Now that I've explained r-squared to you, question you might be
asking is this is all well and good Katie but how do I get this information?
You haven't given me an equation for it or anything like that.
And what I want to do instead of giving you a big mathematical equation,
which I don't find that interesting and you could look up on your own.
I want to show you how to get this information out of scikit-learn.
This is the code we were looking at a few videos ago when we were building our
net worth predictor.
Now, I filled in these lines that are importing the linear progression and
making some predictions.
Another thing that happened was I printed some information to the screen,
you may remember.
Two of these things I explained to you already.
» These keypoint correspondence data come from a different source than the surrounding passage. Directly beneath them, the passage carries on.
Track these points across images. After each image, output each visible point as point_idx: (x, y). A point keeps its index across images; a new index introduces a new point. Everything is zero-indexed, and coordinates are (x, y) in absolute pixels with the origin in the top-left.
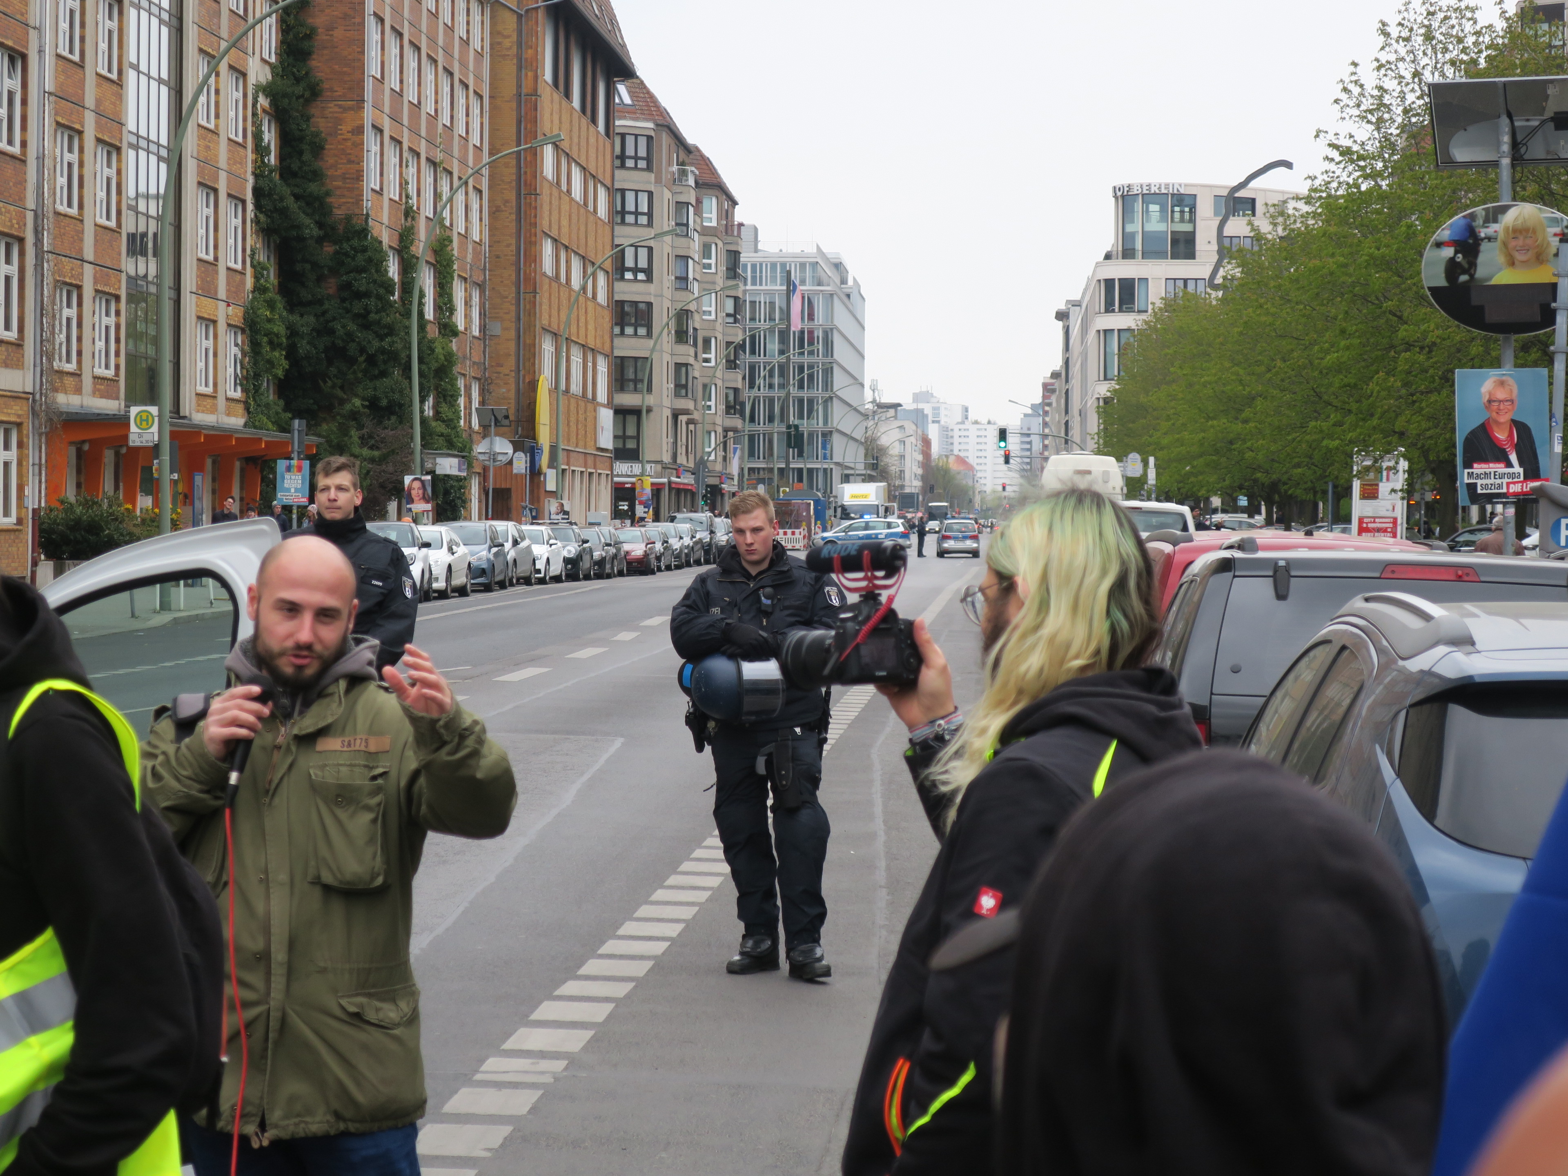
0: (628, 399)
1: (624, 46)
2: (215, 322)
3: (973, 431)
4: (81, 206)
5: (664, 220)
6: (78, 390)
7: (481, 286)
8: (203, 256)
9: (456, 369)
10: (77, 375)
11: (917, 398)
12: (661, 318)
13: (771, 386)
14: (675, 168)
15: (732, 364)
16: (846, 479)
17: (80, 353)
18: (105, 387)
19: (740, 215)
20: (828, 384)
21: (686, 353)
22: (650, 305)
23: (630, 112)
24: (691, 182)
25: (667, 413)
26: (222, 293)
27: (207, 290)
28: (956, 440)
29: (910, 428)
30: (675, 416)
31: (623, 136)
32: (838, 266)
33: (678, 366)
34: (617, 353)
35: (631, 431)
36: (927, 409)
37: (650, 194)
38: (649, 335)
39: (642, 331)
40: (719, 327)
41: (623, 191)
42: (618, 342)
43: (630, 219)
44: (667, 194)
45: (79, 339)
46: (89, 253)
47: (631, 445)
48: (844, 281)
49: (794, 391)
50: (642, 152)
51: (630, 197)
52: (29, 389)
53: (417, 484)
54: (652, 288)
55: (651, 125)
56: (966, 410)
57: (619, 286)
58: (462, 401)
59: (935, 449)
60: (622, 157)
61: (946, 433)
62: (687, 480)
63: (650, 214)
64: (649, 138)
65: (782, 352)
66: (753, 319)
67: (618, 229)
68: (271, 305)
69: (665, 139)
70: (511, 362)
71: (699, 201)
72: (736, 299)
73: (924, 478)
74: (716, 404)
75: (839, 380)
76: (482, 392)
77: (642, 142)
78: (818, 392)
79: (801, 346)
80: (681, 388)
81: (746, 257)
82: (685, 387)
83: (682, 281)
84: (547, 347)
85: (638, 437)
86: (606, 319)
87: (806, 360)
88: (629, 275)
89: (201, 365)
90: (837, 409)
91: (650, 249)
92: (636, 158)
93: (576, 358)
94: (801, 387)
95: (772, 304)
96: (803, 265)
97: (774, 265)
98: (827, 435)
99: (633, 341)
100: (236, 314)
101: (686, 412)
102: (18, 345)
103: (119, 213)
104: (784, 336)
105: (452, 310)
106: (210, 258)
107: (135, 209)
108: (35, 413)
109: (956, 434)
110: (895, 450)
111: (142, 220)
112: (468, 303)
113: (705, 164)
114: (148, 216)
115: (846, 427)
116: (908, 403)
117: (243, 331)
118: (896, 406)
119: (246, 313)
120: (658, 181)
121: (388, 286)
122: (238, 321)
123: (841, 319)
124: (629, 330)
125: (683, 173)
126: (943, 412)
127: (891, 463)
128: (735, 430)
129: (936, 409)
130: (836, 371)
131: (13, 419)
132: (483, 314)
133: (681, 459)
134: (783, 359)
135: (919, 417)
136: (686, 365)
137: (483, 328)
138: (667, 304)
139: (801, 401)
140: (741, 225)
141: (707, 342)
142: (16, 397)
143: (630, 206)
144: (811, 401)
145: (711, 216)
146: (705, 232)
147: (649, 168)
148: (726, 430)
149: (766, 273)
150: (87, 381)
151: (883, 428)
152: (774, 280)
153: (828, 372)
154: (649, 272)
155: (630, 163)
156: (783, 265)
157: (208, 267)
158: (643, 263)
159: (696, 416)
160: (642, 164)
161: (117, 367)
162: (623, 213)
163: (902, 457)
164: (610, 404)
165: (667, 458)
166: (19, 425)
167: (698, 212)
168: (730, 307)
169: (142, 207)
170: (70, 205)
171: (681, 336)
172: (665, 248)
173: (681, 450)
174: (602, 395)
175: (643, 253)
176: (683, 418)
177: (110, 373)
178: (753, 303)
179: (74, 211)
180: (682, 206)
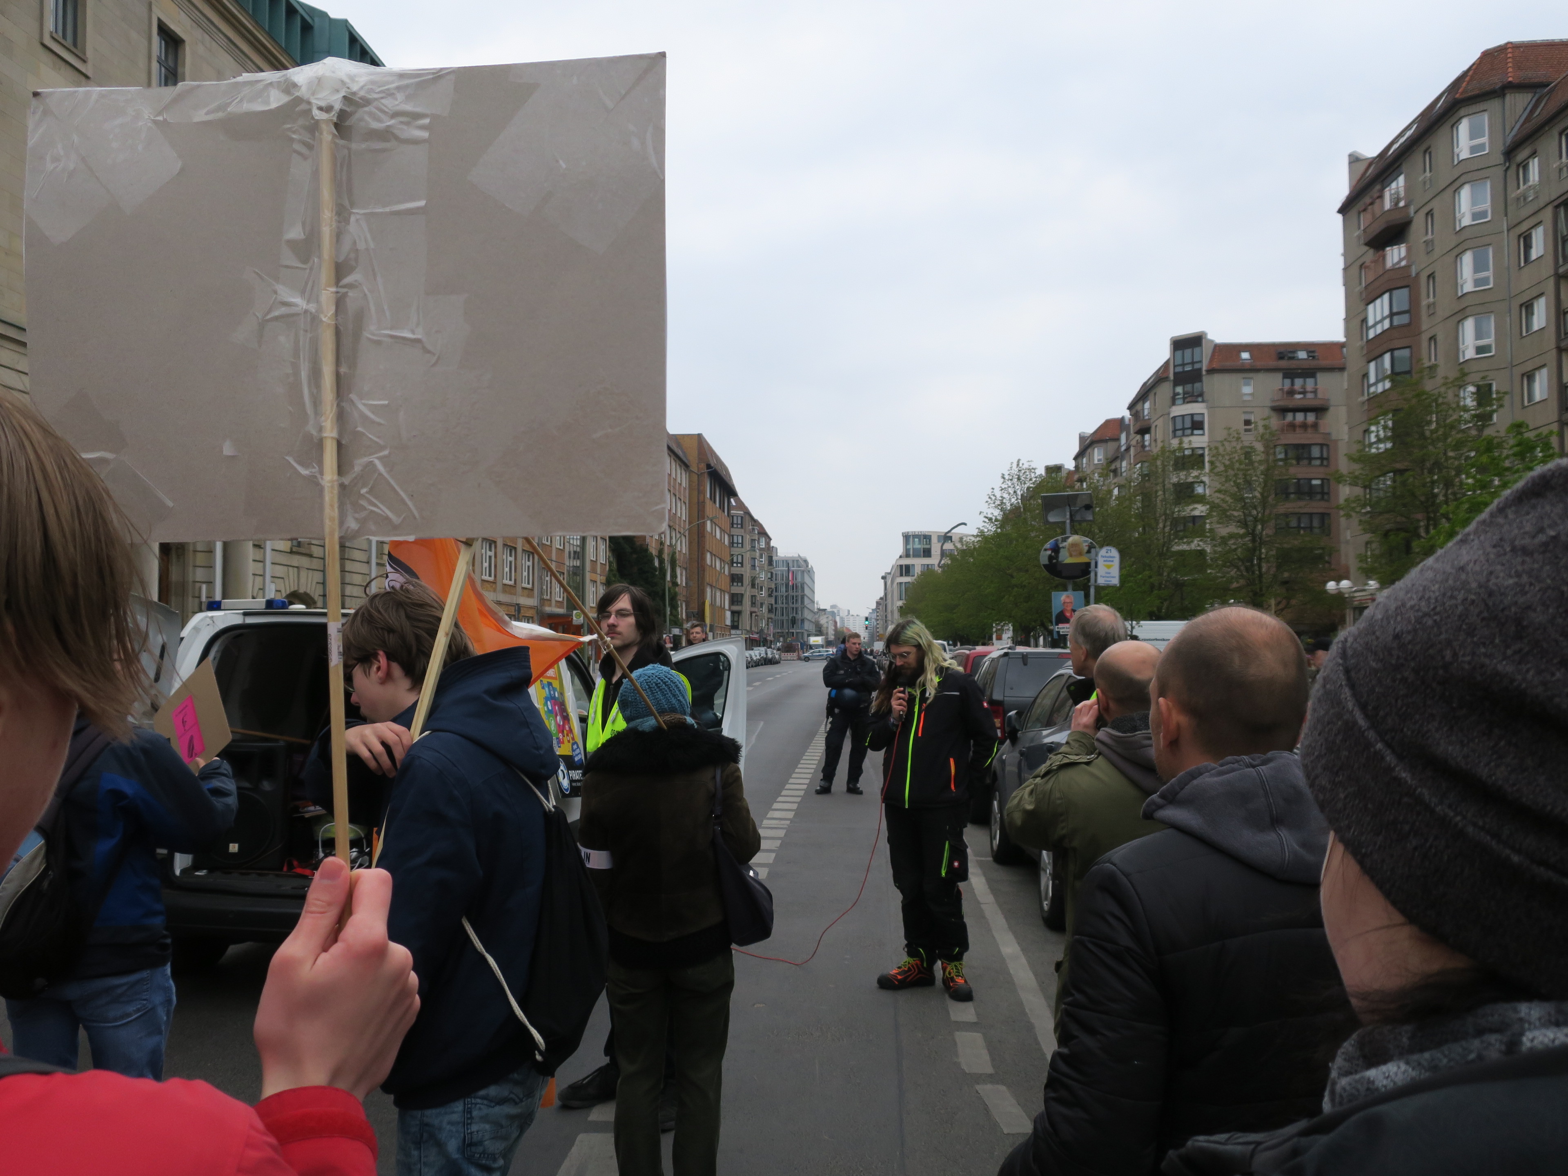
0: (735, 608)
1: (733, 485)
2: (596, 582)
3: (851, 619)
4: (551, 542)
5: (748, 546)
6: (550, 605)
7: (686, 569)
8: (592, 559)
9: (678, 597)
10: (550, 600)
11: (832, 607)
12: (747, 580)
13: (783, 603)
14: (751, 527)
15: (770, 595)
16: (809, 635)
17: (551, 593)
18: (559, 604)
19: (772, 544)
20: (803, 602)
21: (755, 592)
22: (742, 575)
23: (736, 508)
24: (756, 532)
25: (748, 613)
26: (599, 571)
27: (594, 571)
28: (846, 622)
29: (830, 618)
30: (751, 613)
31: (733, 517)
32: (806, 561)
33: (752, 596)
34: (732, 592)
35: (736, 619)
36: (836, 611)
37: (742, 537)
38: (742, 585)
39: (740, 584)
40: (766, 583)
41: (733, 536)
42: (732, 588)
43: (735, 545)
44: (748, 537)
45: (551, 588)
46: (554, 558)
47: (736, 624)
48: (807, 566)
49: (791, 605)
50: (739, 522)
51: (735, 538)
52: (536, 605)
53: (668, 638)
54: (743, 569)
55: (742, 512)
56: (849, 611)
57: (732, 568)
58: (679, 609)
59: (838, 625)
60: (732, 524)
61: (842, 619)
62: (756, 636)
63: (742, 543)
64: (742, 518)
65: (786, 591)
66: (776, 580)
67: (732, 549)
68: (615, 576)
69: (747, 517)
70: (696, 596)
71: (759, 539)
72: (772, 573)
73: (835, 635)
74: (765, 609)
75: (806, 601)
76: (686, 606)
77: (739, 519)
78: (799, 605)
79: (793, 589)
80: (753, 604)
81: (774, 558)
82: (755, 603)
83: (754, 566)
84: (708, 590)
85: (738, 621)
86: (728, 580)
87: (795, 594)
88: (735, 565)
89: (592, 597)
90: (806, 612)
91: (742, 556)
92: (737, 524)
93: (718, 594)
94: (793, 603)
95: (783, 575)
96: (793, 561)
97: (783, 561)
98: (803, 621)
99: (737, 588)
100: (603, 579)
101: (755, 612)
102: (532, 590)
103: (564, 544)
104: (787, 585)
105: (676, 577)
106: (595, 559)
107: (569, 542)
108: (537, 613)
109: (846, 620)
110: (825, 626)
111: (572, 546)
112: (681, 575)
113: (761, 526)
114: (573, 545)
115: (809, 617)
116: (829, 609)
117: (606, 585)
118: (825, 610)
119: (607, 578)
120: (745, 532)
121: (655, 569)
122: (604, 581)
123: (807, 579)
124: (735, 584)
125: (753, 529)
126: (841, 613)
127: (824, 630)
128: (771, 618)
129: (838, 611)
130: (805, 598)
131: (530, 615)
132: (686, 579)
133: (753, 629)
134: (787, 594)
135: (833, 614)
136: (755, 596)
137: (686, 583)
138: (748, 575)
139: (793, 608)
140: (773, 547)
141: (761, 588)
142: (531, 608)
143: (735, 541)
144: (796, 608)
145: (763, 545)
146: (761, 549)
147: (742, 527)
148: (768, 619)
149: (781, 563)
150: (553, 603)
151: (821, 618)
152: (783, 566)
153: (802, 598)
154: (742, 563)
155: (735, 526)
156: (786, 561)
157: (594, 563)
158: (740, 560)
159: (758, 614)
160: (739, 526)
161: (563, 597)
162: (733, 543)
163: (827, 628)
164: (730, 610)
165: (748, 628)
166: (532, 618)
167: (759, 543)
168: (769, 575)
169: (571, 542)
170: (547, 541)
171: (753, 586)
172: (747, 556)
173: (753, 625)
174: (727, 607)
175: (740, 557)
176: (754, 615)
177: (561, 599)
178: (776, 574)
179: (549, 543)
180: (753, 540)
The slope and the intercept.
I access that information by looking for the coefficients and
the intercept of the regression.
These are just lines of code that I found in an example online.
But one thing I did promise you we would come back to,
and now we are, is this r-squared score that I was printing out.
And the way access that, is through the reg.score quantity.
This is kind of similar to how we computed the accuracy in
our supervised classifier.
So what we do is we pass the ages, which are the features in this case,
the input, and
the net_worths, which are the outputs, the things we're trying to predict.
And then since the regression has already been fit, up here,
it knows what it thinks the relationship between these two quantities are.
So this is all the information that it needs to compute an r-squared score.
And then, I can just print it out.
So let me take you over here and show you again what that looks like.
I have the same output as I had before,
this might look a little bit familiar so I'm predicting my own net worth.
I have my slope, my intercept.
But now you understand the importance of the r-squared score.
So my r-squared score is about point eight six which is actually really good.
I'm predicting, I'm doing about 85% of what the best I could doing is.
I would say 86% is close to one.
It can be a little bit of an art to translate between an r-squared numerically,
and saying whether it's a good fit or not.
And this is something you'll get some intuition for
overtime, as you play with things.
I would certainly say that .857 is a good r-squared.
We're doing a good job of capturing the relationship between the age and
the net worth of people here.
I've also seen higher r-squareds in my life.
So it's possible that there still could be variables out there.
For example, features that if we were able to incorporate the information from
additional features we would be better able to predict a person's net worth.
So in other words, if we were able to use more than one feature,
sometimes we can push up this r squared even further.
On the other hand, there are sometimes really complicated problems where it's
almost impossible to get an r squared that would be anywhere near this high.
So sometimes, in Political Science for example they're trying to
run a regression that will predict whether a country will go to war.